> AIM OF THE EXERCISE: Send back the data below exactly. Drop every picture.

··· DATA FOR ANALYSIS ···

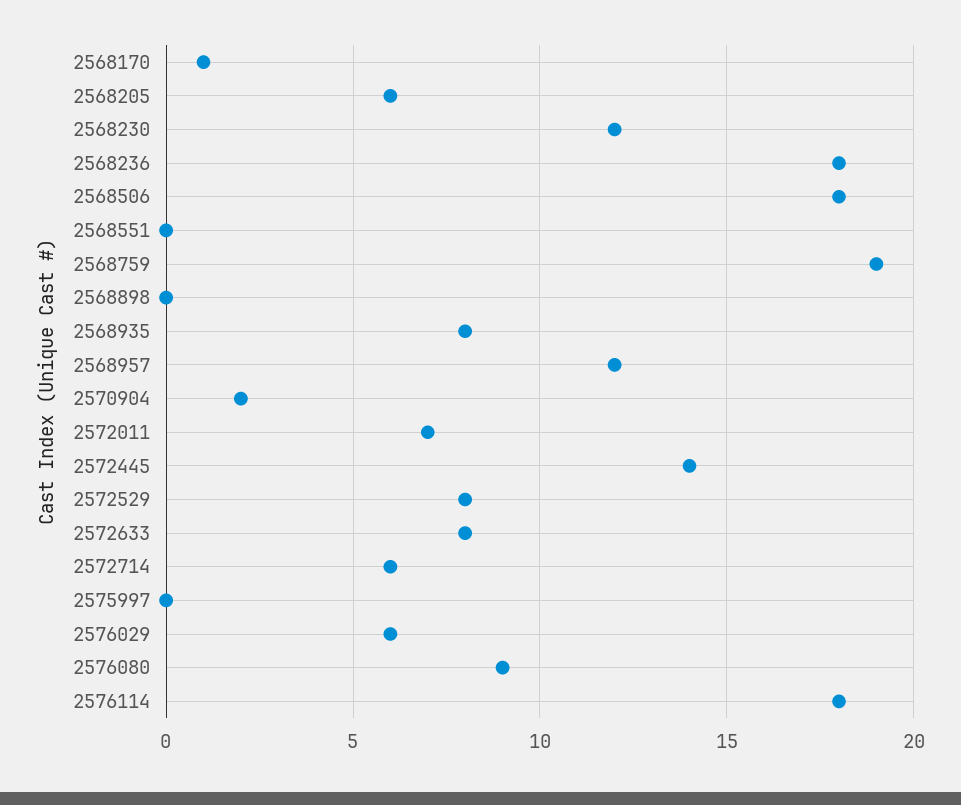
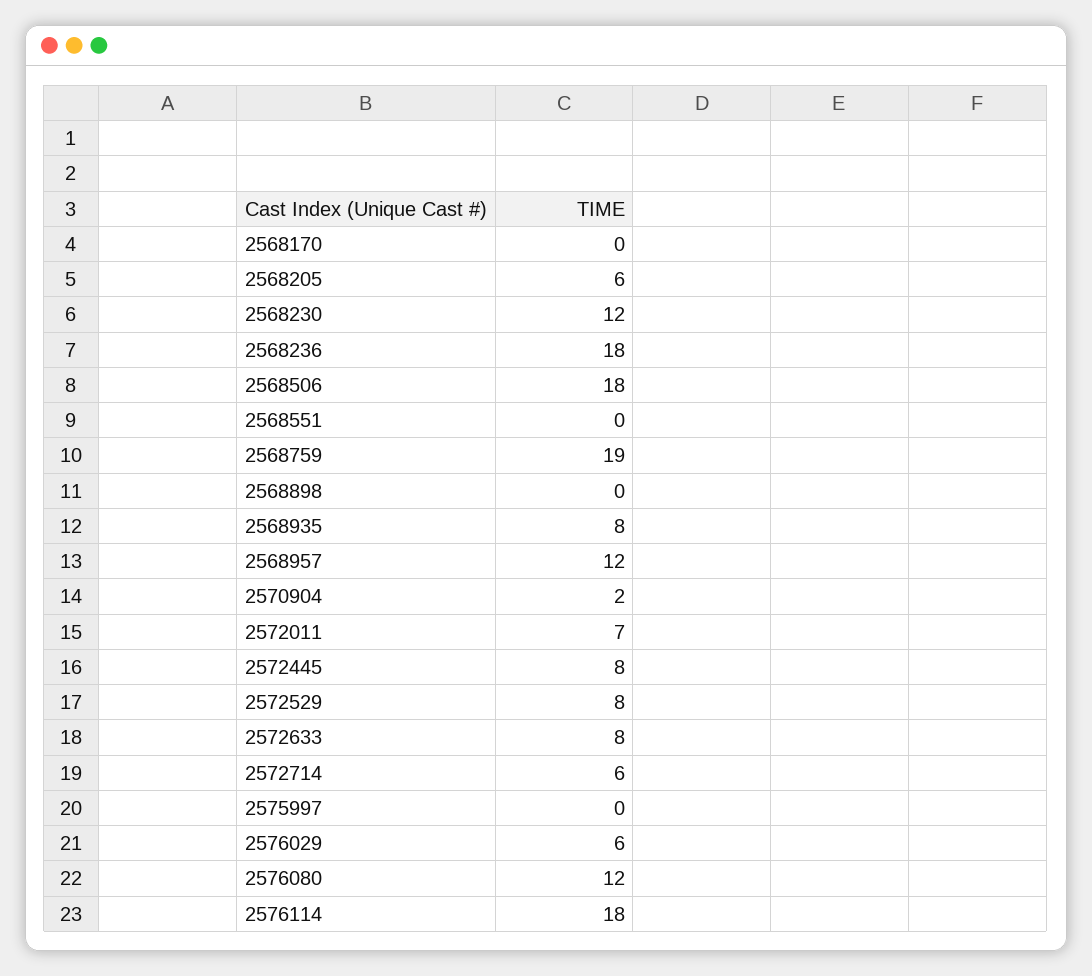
  {
-   "2568170": 1,
+   "2568170": 0,
    "2568205": 6,
    "2568230": 12,
    "2568236": 18,
    "2568506": 18,
    "2568551": 0,
    "2568759": 19,
    "2568898": 0,
    "2568935": 8,
    "2568957": 12,
    "2570904": 2,
    "2572011": 7,
-   "2572445": 14,
+   "2572445": 8,
    "2572529": 8,
    "2572633": 8,
    "2572714": 6,
    "2575997": 0,
    "2576029": 6,
-   "2576080": 9,
+   "2576080": 12,
    "2576114": 18
  }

···

> YOUR SOLUTION:
  {
-   "2568170": 1,
+   "2568170": 0,
    "2568205": 6,
    "2568230": 12,
    "2568236": 18,
    "2568506": 18,
    "2568551": 0,
    "2568759": 19,
    "2568898": 0,
    "2568935": 8,
    "2568957": 12,
    "2570904": 2,
    "2572011": 7,
-   "2572445": 14,
+   "2572445": 8,
    "2572529": 8,
    "2572633": 8,
    "2572714": 6,
    "2575997": 0,
    "2576029": 6,
-   "2576080": 9,
+   "2576080": 12,
    "2576114": 18
  }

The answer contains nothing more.